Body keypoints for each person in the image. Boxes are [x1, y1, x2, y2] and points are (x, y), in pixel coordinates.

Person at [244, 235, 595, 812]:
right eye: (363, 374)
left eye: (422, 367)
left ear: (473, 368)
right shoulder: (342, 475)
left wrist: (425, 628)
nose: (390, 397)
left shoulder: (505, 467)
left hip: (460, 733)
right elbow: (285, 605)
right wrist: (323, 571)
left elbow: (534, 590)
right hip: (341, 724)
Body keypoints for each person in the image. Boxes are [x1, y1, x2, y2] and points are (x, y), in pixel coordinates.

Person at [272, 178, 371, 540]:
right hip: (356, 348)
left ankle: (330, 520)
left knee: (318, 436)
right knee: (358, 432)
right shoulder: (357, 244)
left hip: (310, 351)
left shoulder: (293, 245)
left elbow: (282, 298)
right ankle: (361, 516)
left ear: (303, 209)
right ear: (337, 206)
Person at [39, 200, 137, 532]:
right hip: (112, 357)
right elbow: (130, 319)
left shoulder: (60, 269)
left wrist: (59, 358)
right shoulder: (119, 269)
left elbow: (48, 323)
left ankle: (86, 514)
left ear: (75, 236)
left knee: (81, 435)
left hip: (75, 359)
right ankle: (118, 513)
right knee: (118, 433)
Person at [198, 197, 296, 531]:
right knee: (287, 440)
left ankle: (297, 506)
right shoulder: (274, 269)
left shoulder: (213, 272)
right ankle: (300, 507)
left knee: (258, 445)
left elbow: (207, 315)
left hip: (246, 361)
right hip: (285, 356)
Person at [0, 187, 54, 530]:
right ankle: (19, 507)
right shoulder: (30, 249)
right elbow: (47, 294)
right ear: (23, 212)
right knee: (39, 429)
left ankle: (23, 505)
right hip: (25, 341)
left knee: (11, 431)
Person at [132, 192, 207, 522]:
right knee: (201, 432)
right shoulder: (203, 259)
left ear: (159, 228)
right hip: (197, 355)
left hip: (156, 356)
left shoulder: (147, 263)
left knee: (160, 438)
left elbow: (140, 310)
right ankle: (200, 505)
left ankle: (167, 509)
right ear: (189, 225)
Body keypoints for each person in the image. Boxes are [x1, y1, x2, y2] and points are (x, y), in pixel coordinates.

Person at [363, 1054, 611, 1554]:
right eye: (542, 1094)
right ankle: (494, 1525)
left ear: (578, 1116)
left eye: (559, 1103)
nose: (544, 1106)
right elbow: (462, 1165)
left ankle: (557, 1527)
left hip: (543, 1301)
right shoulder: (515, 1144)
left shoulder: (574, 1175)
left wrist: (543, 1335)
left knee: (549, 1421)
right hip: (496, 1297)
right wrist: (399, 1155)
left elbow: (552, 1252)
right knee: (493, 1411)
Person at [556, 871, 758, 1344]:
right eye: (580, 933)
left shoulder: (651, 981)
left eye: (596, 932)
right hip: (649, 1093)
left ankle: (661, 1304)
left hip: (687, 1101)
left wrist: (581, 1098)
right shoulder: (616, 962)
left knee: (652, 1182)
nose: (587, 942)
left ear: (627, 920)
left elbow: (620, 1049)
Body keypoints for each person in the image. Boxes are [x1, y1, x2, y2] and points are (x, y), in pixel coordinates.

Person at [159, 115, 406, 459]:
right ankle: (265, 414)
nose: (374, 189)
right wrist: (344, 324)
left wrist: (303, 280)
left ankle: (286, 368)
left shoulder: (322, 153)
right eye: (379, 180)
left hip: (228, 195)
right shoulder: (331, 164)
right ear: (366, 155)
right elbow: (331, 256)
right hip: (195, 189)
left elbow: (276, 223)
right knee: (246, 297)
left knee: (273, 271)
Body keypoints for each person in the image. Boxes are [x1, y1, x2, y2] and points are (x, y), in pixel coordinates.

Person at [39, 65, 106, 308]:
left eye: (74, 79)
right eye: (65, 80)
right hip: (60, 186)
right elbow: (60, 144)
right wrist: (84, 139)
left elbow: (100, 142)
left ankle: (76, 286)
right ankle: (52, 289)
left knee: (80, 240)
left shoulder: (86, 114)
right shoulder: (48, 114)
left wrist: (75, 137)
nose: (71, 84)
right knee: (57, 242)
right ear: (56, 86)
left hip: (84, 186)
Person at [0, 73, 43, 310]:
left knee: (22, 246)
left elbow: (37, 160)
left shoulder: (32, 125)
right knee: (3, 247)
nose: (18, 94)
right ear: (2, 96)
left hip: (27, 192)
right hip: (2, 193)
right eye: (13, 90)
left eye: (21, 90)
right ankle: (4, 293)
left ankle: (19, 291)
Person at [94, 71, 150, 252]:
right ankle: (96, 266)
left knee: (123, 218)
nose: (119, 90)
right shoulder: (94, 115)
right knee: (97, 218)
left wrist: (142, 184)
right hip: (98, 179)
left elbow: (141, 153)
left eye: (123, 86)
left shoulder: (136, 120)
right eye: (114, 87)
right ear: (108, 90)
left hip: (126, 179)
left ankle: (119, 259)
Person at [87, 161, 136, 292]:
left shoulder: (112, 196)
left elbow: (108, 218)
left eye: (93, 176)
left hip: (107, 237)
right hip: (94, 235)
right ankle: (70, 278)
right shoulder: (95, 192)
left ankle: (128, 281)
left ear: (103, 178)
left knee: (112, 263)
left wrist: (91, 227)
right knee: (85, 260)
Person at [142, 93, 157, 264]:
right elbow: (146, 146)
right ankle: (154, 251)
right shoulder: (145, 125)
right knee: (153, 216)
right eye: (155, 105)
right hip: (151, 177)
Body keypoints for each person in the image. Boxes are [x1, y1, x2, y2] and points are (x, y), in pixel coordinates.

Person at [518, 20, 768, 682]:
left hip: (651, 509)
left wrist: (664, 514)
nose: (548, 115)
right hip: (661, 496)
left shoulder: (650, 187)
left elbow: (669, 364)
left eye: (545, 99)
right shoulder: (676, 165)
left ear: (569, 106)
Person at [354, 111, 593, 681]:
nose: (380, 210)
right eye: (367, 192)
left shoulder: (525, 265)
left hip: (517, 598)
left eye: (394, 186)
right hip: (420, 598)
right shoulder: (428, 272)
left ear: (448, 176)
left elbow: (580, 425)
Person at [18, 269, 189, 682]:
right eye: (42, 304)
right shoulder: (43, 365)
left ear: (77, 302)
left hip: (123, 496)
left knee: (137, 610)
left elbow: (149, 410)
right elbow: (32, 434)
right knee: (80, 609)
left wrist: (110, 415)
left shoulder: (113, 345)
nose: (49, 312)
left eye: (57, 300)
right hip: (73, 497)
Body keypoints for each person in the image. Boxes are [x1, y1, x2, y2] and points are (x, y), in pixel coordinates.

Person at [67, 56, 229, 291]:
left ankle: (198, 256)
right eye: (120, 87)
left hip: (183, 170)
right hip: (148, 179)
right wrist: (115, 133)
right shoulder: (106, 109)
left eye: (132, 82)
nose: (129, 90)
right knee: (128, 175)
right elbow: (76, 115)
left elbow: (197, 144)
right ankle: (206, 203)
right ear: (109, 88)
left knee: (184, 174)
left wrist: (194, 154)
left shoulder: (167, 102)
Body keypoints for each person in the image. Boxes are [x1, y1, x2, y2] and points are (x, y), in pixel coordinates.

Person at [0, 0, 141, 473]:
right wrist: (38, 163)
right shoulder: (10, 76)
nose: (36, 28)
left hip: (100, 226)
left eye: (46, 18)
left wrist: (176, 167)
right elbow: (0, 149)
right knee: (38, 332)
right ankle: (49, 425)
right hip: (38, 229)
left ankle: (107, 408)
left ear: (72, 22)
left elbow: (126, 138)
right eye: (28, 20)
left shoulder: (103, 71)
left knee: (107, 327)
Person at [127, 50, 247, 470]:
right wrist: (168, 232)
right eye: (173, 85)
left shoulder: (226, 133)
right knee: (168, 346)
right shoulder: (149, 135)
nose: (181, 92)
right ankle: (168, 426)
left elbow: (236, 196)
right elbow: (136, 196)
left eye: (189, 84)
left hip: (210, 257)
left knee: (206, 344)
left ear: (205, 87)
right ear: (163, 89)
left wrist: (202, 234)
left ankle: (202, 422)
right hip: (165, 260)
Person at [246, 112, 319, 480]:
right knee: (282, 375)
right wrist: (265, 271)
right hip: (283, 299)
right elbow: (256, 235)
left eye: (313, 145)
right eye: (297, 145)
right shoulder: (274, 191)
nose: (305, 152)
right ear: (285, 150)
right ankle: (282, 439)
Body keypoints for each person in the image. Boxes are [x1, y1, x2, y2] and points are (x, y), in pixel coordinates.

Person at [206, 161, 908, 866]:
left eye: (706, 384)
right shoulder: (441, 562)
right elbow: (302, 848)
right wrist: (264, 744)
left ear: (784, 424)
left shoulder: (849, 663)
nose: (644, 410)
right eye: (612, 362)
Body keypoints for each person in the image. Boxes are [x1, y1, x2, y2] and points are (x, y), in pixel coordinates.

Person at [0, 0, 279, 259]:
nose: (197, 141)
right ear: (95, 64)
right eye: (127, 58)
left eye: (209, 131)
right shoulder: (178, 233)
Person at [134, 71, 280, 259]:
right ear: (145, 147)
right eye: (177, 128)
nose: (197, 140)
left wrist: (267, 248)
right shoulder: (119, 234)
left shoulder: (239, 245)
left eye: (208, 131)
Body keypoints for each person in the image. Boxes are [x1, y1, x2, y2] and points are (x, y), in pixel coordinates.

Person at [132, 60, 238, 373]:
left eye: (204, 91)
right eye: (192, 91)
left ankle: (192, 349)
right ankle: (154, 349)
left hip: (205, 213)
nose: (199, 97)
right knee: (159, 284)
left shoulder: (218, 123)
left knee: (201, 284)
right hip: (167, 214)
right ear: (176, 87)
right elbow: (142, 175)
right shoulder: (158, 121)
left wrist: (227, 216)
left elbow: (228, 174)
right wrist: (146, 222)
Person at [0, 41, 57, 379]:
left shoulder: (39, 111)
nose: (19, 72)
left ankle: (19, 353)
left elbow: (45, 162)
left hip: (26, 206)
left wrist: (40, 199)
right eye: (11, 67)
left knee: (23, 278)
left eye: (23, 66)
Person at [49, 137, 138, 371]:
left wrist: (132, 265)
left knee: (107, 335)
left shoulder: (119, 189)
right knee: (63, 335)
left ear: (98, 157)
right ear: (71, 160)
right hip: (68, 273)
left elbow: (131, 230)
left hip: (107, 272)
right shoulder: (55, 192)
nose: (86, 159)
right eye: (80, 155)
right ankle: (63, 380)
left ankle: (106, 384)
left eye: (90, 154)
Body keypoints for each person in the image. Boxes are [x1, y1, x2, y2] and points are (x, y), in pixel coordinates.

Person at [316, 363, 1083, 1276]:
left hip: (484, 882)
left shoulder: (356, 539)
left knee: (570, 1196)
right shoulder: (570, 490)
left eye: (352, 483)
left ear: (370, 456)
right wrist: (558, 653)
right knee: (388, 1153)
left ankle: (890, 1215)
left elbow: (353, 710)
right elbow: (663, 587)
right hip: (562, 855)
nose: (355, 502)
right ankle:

Work item » Only the lines above starting with the one with "right shoulder: (428, 272)" and going through the one with "right hip: (73, 497)" are to be copied, word for word and with both ends kept.

Answer section »
right shoulder: (428, 272)
left ear: (448, 176)
left elbow: (580, 425)
Person at [18, 269, 189, 682]:
right eye: (42, 304)
right shoulder: (43, 365)
left ear: (77, 302)
left hip: (123, 496)
left knee: (137, 610)
left elbow: (149, 410)
right elbow: (32, 434)
right knee: (80, 609)
left wrist: (110, 415)
left shoulder: (113, 345)
nose: (49, 312)
left eye: (57, 300)
right hip: (73, 497)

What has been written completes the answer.